Technically, the device resembled the Famicom Disk System without the disk drive, but with a modem section. It came with a special controller-joystick with a numeric keypad and additional buttons.

In modern times, enthusiasts have achieved more. The emergence of cheap IoT microcontrollers with modern network interfaces (TCP/IP, WiFi) has enabled the creation of NES devices with internet connectivity. These include the NESnet universal cartridge project for network applications (early development stage) and the game Super Tilt Bro., which implements one-on-one networked fighting via WiFi on a standard NES console.

Super Tilt Bro. had a successful Kickstarter in 2023, raising 89,000 euros. Both projects use the ESP8266 module for network communications.

"The Cherry on Top"

The apex of placing additional hardware in an NES cartridge is the Doom port. Someone actually ran real Doom on an 8-bit NES. But there's a catch.

The computational power of the 6502 processor (1.79 MHz) isn't enough for a Doom-like game, although Wolf-like projects exist. The described port (2019) runs on a Raspberry Pi 3A+.

This powerful single-board computer runs a full, uncut Doom port. It converts the output image into the console's format and transmits it via USB to an additional FX2LP microcontroller. The latter receives data over USB and emulates a regular video RAM chip for the console. The console itself runs synchronization code, polls the joystick, passes button press information to the RPi, and plays specially created 8-bit music.

Although it's a trick and a cheat (the game runs on modern hardware), interfacing this hardware with a 1983 console is an interesting technical challenge and achievement. Whether it's an upgrade or the Ship of Theseus is an open question.

Modern Reproductions

Let's wrap up with "modern reproductions" — contemporary clones created by enthusiasts who truly love this system.

There are kits for assembling a full replica: a new PCB and vintage through-hole components. Options exist for installation in a custom case or an existing one from classic models like the original Famicom or Dendy Junior. The result is a quality console assembled by your own hands, identical to the genuine article, running games from original cartridges. They differ from old Chinese clones in material quality, and in the refinement of power supply and output signal amplification circuits.

There are FPGA replicas that don't use original chips. Usually, these aren't standalone systems but entire multi-system platforms supporting NES as one of many consoles. While they offer no advantages over software emulators when running ROM images instead of real cartridges, they differ in their approach to emulation.

Some FPGA solutions enjoy great popularity. MiSTer, built on the Terasic DE10-Nano development board, supports a whole range of second- through fifth-generation consoles.

There are FPGA systems that implement exclusively the NES, supporting real cartridges and peripherals. Although the hardware essence is the same, emulation is implemented closer to real hardware with corresponding timings. FPGA opens new possibilities: HDMI output, quick saves, and much more.

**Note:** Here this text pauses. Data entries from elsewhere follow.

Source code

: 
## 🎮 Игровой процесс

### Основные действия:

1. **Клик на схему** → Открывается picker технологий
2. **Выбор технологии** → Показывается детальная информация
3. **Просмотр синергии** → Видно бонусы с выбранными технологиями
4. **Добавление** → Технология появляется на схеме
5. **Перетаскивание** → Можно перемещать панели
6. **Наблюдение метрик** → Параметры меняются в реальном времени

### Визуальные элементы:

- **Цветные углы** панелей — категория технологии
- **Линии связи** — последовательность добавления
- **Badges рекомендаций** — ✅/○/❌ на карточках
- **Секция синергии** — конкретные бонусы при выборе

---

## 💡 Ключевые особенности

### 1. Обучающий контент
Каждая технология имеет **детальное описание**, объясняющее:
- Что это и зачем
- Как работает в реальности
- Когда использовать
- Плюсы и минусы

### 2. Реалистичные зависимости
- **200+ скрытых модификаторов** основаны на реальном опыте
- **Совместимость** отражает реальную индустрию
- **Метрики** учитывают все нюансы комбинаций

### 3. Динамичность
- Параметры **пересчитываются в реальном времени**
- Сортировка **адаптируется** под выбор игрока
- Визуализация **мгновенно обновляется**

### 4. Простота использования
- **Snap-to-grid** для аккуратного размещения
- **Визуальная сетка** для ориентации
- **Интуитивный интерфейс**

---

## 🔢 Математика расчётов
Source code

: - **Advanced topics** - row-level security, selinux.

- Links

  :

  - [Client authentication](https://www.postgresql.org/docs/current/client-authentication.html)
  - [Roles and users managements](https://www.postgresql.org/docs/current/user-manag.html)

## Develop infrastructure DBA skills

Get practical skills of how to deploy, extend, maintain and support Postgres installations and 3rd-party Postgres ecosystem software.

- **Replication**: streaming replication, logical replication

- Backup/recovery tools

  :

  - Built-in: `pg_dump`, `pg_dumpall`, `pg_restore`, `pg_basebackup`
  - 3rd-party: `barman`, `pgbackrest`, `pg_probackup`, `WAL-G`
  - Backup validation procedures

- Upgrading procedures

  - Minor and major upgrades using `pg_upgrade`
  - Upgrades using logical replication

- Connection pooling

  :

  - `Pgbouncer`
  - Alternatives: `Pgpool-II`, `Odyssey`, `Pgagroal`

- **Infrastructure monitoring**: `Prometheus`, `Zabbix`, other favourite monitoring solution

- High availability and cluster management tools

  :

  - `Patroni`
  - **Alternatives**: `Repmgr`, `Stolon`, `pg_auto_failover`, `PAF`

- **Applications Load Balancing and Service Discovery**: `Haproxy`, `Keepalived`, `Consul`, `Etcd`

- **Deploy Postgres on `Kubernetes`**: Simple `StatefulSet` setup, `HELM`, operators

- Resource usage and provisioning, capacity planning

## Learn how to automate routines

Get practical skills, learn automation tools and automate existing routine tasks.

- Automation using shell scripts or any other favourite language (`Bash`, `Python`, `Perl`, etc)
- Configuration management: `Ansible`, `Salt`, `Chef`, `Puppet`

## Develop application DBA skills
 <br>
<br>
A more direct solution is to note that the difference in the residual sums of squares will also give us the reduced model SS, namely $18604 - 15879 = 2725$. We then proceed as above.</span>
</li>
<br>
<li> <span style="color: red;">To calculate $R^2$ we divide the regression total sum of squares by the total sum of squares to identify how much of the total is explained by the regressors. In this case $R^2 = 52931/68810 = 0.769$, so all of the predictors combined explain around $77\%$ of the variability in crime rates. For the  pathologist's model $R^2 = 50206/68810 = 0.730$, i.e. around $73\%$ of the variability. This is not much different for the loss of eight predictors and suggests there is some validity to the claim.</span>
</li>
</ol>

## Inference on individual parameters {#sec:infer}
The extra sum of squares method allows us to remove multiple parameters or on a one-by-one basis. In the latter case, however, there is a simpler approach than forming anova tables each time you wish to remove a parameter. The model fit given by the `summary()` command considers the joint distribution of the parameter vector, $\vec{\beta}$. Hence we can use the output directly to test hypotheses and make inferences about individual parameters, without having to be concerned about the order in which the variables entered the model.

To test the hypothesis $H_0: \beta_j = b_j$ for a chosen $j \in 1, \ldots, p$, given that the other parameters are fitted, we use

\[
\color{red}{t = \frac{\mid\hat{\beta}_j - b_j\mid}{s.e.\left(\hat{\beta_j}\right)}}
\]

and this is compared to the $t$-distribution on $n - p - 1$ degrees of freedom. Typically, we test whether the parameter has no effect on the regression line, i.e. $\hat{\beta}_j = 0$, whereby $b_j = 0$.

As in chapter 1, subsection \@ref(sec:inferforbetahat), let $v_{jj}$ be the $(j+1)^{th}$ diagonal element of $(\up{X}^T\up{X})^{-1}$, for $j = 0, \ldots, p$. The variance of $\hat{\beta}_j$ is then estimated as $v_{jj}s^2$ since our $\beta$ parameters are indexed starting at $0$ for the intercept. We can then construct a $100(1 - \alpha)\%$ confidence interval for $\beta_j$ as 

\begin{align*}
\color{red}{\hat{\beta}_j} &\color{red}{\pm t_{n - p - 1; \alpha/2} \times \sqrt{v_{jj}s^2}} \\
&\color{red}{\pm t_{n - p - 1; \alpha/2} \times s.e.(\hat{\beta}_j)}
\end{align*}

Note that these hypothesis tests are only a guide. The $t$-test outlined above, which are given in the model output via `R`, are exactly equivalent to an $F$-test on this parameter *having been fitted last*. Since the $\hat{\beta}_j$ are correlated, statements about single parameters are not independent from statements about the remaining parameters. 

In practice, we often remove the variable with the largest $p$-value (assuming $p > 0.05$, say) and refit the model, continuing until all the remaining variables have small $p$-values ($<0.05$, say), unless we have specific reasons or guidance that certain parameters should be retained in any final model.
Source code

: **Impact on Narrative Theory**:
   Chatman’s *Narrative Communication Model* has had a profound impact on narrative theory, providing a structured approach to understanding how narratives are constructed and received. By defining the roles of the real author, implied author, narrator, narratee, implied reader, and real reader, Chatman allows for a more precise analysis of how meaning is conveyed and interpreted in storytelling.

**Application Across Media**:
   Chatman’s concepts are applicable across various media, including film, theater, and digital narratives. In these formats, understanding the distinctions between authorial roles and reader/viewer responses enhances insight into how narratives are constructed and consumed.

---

RetroUSB AVS — the first among such consoles, developed by the creator of the first NES Flash cartridge, PowerPak. It differs from software emulators in its compatibility with nearly all real hardware (except the light gun) and HDMI output at 720p with no lag. The system has a unique plastic housing and two slots for NES and Famicom cartridges. No service functions are provided.

Analogue Nt Mini offers similar advantages, built on FPGA: two slots, HDMI output at 1080p, support for real cartridges and peripherals. Correct light gun operation is promised.

Analogue Nt — the king of reproductions using authentic hardware. Built on a new PCB with original components salvaged from defective consoles: real 2A03 (processor) and 2C02 (NTSC video controller) chips. The regional protection chip is excluded. Two cartridge slots for Famicom and NES. RGB output, component, S-Video, and composite video outputs. Optional HDMI support via an additional board.

Housed in a gorgeous CNC-milled aluminum enclosure. The only drawback — the price: $500 at launch (2015). Such devices, aimed at hardcore fans, are always expensive.

Conclusion

And once again it all comes down to the classic meme about the bread loaf: with a few simple tools and skilled hands you can make quite a lot of things — but why? The answers vary. "Just because it's interesting" is not the worst answer.